Royal London’s new life and pensions business fell by 10 per cent for the first three months of the year.
The firm’s results, published today, show life and pensions new business fell from £843m for the same period in 2011 to £761m, with the firm blaming volatile markets.
Bright Grey and Scottish Provident new business was up 45 per cent to £107m, from £74m in 2011. Scottish Life new business was down 12 per cent to £542m from £615m in 2011.
Royal London 360° new business was down 23 per cent to £90m, from £117m in 2011. The firm says the next wrap partnership will launch this month with a white-labelled off-shore bond in conjunction with Ascentric.

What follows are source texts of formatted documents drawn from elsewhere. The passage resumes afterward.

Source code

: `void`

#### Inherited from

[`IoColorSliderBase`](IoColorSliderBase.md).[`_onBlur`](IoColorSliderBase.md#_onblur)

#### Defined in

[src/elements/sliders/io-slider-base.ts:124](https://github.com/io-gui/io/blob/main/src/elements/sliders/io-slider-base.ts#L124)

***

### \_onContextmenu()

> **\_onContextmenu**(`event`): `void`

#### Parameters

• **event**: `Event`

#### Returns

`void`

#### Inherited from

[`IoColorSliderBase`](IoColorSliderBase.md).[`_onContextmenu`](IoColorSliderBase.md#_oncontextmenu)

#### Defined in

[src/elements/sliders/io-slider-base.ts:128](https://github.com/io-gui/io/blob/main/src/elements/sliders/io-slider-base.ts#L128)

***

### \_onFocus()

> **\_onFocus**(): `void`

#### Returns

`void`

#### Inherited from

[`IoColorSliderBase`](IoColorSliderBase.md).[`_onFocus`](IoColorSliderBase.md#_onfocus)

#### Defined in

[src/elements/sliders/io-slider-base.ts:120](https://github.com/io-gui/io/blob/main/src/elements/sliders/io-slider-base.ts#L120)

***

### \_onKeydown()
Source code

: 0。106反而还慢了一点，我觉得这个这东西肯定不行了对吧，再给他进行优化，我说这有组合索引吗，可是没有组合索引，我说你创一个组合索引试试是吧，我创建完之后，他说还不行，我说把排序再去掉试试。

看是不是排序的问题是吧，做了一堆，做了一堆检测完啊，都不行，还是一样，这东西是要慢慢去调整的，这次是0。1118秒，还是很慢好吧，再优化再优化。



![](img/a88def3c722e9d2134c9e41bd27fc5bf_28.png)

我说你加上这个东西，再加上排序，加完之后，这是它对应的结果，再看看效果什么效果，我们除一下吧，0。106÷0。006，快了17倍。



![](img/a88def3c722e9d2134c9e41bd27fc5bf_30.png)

Royal London Asset Management, excluding cash mandates, recorded a net new business outflow £495m, compared to £113m of inflows in 2011.
Funds under management stood at £44.8bn at 31 March 2012, compared to £44bn at the end of 2011.
Ascentric net inflow of new assets under administration was £293m, compared to £388m in 2011.
Assets under administration on Ascentric was £4.1bn at March 31 2012, compared to £3.7bn at the end of 2011.
Royal London group head of communications Alasdair Buchanan has announced he is to retire next month, after 16 years at the mutual. He will continue to work on a part-time basis for Scottish Life.
Royal London group chief executive Phil Loney (pictured) says: “Market conditions generally remain uncertain and difficult in 2012, with some growth in group pensions, individual pensions slowing and the protection market flat.”
He adds: “RLAM experienced a net outflow in Q1 as two large clients changed their investment strategy.”